__Required action 1__. Using the personal health account about the Zone diet, state whether each statement below agrees with it: (a) at age 20, the writer's resting heart rate was consistently around 120/bpm; (b) the writer's paternal grandfather has type 2 diabetes; (c) the Zone diet kept the writer's weight within a 10 lb range. Answer yes or no for each and quote the words of the account that decide it.
__Required action 2__. Extend the personal health account about the Zone diet, beginning after its final sentence.

__Reading text__.
At the age of 20 my insulin response was so exaggerated that my resting heart rate was consistently around 120/bpm, and my friends started calling me ‘hummingbird heart’. After a year of this I found out I had ‘pre-diabetic hypoglycemia’, and my amazing nutritionist put me onto the Zone diet. My maternal grandfather and two of my maternal aunts and uncles have type 2 diabetes. I took the diet seriously.

After mononucleosis, at age 21, my adrenals and thyroid went kaput. The Zone diet cured me of binge eating disorder, regulated my weight within a 15 lb range in spite of my thyroid, corrected my heart rate by normalizing my insulin, and managed my hypoglycemia. Slowly I began rebuilding my adrenals and thyroid. By age 27 I appeared to be doing quite well.

__Given information__.

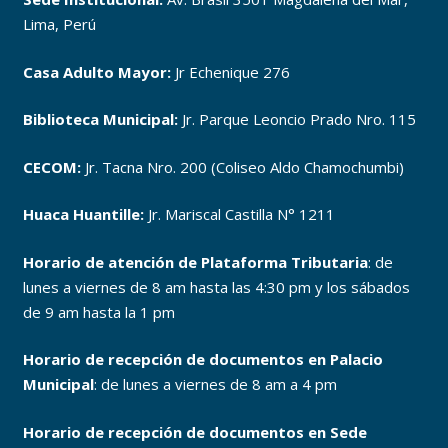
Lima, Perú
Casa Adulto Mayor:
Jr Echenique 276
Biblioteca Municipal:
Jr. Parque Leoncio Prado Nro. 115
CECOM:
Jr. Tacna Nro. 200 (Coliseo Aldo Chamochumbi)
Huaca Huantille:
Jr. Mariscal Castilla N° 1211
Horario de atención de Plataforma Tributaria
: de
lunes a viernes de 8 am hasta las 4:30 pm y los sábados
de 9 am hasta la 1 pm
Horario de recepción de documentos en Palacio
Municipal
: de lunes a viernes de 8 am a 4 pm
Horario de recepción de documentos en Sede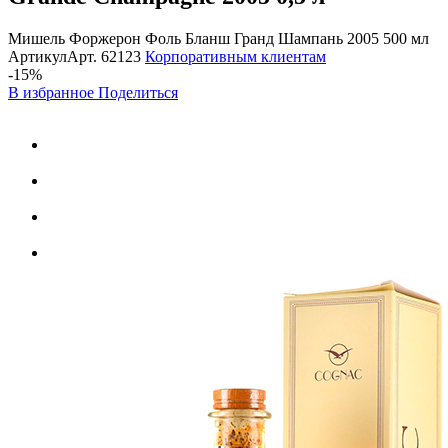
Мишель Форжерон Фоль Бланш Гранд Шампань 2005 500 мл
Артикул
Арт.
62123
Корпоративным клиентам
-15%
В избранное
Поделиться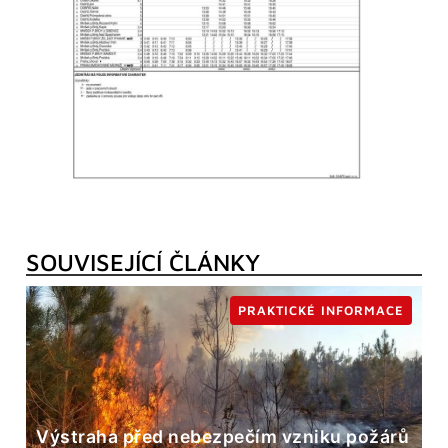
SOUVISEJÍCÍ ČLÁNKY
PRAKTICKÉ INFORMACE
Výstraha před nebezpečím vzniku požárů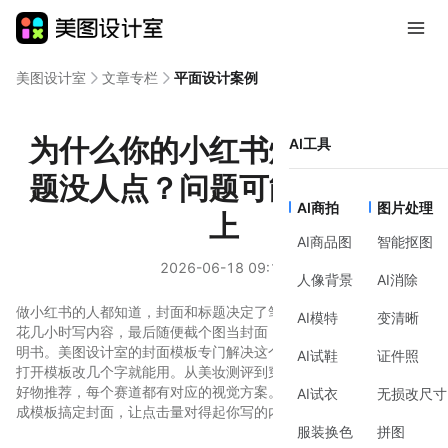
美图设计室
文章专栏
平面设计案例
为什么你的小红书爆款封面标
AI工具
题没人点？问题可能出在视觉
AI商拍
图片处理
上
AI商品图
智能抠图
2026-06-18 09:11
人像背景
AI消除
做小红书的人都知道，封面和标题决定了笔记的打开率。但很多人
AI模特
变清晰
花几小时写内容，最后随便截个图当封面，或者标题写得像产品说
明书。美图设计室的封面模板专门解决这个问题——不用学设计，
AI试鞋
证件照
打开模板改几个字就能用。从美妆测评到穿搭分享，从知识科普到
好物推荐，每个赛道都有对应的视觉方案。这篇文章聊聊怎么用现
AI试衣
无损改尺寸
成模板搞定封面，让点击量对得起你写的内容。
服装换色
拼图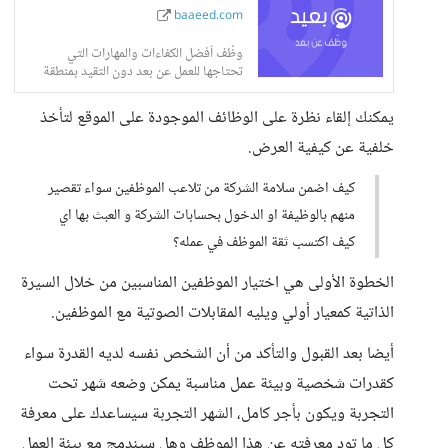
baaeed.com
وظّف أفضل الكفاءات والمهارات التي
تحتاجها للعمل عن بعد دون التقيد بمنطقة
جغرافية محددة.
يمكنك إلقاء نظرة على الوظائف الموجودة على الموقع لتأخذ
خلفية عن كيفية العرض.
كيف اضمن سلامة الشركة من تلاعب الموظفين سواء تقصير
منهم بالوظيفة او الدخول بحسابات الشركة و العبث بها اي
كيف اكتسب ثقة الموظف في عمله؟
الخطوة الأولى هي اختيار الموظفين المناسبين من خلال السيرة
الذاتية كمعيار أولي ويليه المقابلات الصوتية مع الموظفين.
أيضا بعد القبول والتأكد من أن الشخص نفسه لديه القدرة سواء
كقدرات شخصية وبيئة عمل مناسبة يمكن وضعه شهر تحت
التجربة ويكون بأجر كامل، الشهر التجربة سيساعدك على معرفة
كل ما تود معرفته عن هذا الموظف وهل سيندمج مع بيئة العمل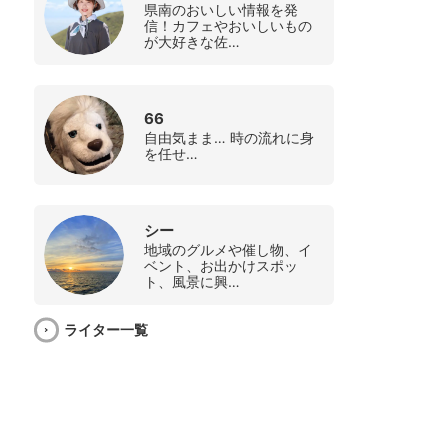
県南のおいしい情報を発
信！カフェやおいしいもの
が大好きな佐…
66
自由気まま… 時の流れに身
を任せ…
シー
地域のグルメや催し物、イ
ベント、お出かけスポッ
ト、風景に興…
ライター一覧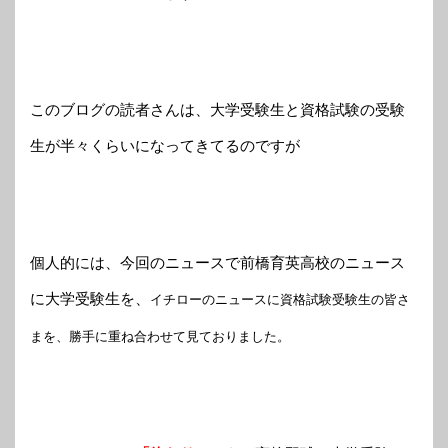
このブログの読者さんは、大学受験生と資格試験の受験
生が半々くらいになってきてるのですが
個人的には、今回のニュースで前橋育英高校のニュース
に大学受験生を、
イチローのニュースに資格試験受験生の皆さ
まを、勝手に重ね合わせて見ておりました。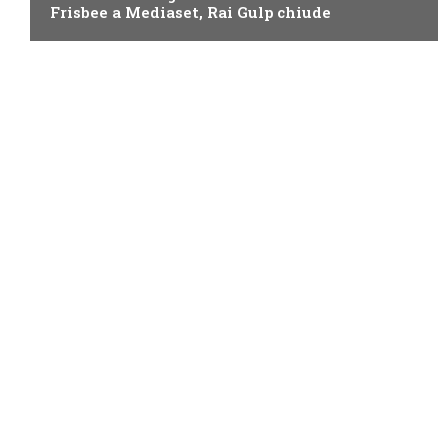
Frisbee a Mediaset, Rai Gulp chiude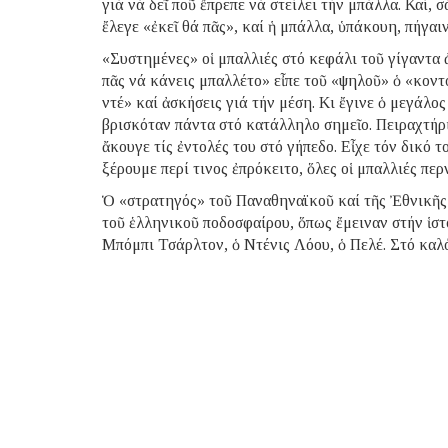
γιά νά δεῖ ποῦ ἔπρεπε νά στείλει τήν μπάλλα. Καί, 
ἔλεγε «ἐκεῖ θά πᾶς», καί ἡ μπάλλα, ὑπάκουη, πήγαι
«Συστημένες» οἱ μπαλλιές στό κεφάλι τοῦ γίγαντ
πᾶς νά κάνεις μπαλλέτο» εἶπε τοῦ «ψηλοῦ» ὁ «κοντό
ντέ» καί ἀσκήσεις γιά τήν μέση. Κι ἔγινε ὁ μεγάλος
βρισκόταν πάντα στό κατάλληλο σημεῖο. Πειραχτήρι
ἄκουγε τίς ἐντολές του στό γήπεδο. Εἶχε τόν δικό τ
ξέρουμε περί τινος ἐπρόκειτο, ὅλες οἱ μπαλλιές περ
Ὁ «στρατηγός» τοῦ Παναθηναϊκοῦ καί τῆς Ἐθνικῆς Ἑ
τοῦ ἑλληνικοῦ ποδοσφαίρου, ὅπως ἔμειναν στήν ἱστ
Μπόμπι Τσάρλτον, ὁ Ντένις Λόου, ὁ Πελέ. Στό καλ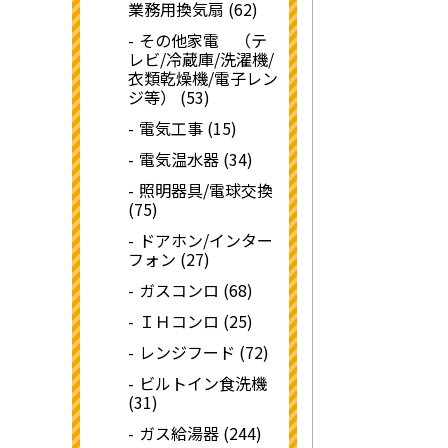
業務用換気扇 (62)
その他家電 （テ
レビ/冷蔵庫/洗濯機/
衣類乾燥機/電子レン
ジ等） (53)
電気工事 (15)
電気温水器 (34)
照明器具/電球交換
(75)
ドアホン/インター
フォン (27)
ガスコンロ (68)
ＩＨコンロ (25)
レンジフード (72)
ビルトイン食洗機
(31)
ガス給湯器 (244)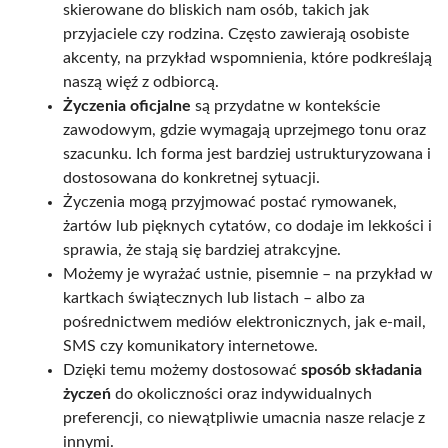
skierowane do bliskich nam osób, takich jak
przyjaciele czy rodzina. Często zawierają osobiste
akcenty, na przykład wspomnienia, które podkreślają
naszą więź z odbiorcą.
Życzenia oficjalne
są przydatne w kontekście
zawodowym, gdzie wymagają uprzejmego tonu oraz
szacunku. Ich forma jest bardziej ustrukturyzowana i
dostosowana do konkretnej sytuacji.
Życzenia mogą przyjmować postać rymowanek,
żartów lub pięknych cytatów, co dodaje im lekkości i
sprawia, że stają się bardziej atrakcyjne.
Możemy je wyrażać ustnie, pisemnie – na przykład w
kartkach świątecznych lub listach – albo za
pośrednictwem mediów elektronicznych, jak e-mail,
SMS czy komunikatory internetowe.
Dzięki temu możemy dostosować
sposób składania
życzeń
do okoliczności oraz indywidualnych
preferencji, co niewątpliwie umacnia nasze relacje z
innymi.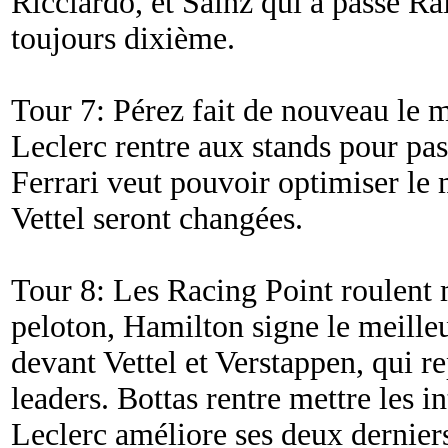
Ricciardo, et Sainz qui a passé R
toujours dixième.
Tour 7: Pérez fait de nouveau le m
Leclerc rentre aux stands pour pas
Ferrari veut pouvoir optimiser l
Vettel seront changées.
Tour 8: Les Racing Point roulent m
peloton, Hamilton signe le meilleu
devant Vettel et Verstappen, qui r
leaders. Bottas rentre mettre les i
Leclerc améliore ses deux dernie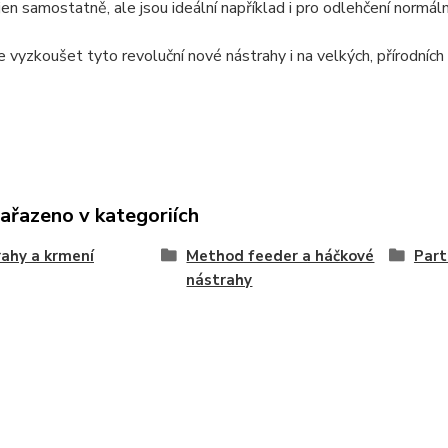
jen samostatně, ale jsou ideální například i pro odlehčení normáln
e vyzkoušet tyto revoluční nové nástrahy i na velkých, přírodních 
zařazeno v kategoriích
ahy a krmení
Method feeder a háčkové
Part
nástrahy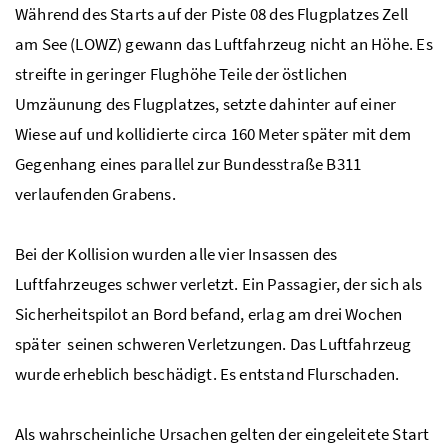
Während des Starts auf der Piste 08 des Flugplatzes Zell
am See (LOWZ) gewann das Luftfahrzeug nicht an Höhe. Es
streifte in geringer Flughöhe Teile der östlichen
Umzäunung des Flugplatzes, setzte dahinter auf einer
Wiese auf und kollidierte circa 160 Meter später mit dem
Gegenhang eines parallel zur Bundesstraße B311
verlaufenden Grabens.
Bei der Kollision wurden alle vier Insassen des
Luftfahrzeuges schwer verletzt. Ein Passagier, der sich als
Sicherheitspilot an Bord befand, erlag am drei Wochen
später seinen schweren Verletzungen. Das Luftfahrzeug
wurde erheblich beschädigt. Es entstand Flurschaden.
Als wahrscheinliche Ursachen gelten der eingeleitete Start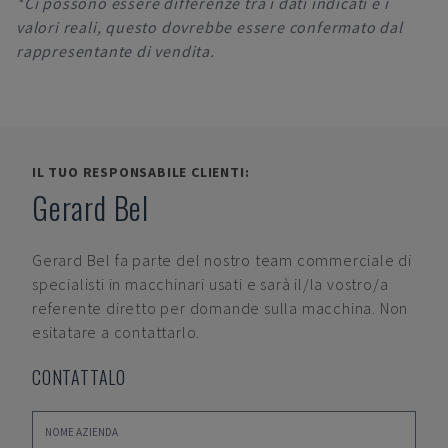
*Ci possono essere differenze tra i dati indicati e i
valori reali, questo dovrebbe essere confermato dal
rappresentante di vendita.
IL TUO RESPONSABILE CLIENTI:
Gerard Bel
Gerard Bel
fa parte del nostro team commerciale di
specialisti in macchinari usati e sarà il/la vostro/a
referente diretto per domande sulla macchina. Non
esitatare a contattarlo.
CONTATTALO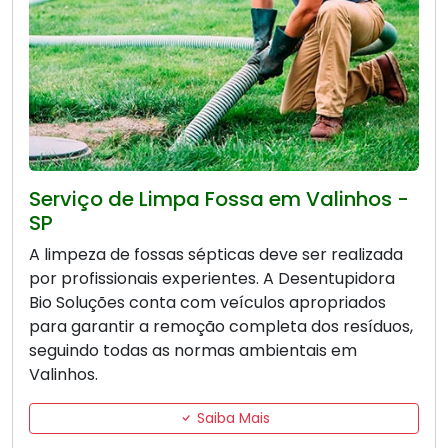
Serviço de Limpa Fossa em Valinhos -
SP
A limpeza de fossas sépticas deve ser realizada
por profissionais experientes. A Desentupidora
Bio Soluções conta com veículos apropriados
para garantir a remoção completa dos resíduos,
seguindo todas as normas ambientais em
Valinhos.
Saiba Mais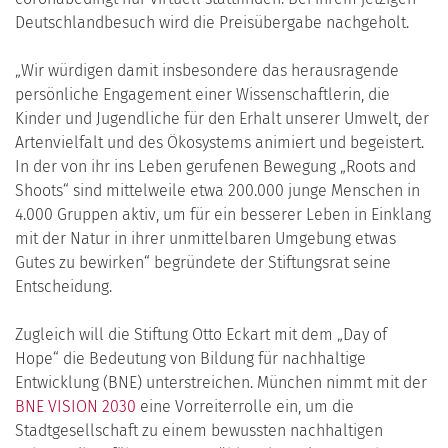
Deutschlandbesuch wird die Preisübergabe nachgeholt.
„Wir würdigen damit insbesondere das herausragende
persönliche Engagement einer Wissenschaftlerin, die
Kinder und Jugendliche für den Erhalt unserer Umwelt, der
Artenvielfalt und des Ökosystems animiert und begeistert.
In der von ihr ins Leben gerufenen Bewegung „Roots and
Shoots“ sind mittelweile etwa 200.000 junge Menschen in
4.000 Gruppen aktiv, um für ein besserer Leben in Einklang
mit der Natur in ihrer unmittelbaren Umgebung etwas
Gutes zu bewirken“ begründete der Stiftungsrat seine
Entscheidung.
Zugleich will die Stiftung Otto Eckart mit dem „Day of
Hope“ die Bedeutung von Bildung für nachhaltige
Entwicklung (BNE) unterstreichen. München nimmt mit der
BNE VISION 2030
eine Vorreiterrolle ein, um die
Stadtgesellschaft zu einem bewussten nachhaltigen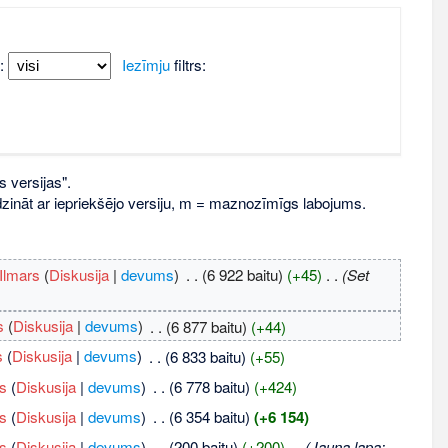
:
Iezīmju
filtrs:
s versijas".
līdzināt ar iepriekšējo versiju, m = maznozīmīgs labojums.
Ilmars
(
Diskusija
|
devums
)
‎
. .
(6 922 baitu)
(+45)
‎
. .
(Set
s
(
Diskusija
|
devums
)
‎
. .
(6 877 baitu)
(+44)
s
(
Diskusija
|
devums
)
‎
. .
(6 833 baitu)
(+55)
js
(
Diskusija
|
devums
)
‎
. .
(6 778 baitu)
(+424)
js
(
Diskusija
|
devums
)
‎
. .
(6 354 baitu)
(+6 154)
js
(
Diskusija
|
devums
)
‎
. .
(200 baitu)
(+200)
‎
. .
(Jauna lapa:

__Task output 1__.
(a) Yes: "my resting heart rate was consistently around 120/bpm"
(b) No: "My maternal grandfather and two of my maternal aunts and uncles have type 2 diabetes."
(c) No: "regulated my weight within a 15 lb range in spite of my thyroid"

__Task output 2__.
You’re probably wanting to ask…just how much drinking and drugs did this poor child do during her teens and twenties?! The answer is: none. I had my first beer when I was 26 and have never tried a hard drug in my life. One can only wonder what would have become of me if I’d indulged in the habits of a typical teenager. With my daily adrenal exhaustion-induced panic attacks, nervous breakdowns, and suicidal depression, alcoholism would have been second nature. Struggling with my weight in spite of cooking healthy, balanced meals, cocaine was a concept I was tempted to explore. Luckily for me, I rarely ran in the social circles that made such things available. Considering I’d had binge eating disorder severely between the ages of 20 to 23, how easily would I have become addicted to any sort of abusable substances had I been foolish enough to try them?

I am most fortunate to have a ‘light on’ somewhere deep within me, that has steered me towards the best decisions during even my darkest times. I was always subtly aware, yet still in denial, that I wasn’t able to enjoy ‘days in the sun’ like most people. I never had a life of daily pasta, pizza, bread, sweets, bags of chips, or glasses of wine, followed by sleepless nights of partying with beer. My awareness was…I chose a healthier life because I wanted to look and feel my best and age without a host of degenerative conditions. But my denial was that I couldn’t admit I never even had the option to live like others. I would have at least become a fully exhausted diabetic burnout in my early twenties, had I not chosen to adopt a health conscious lifestyle.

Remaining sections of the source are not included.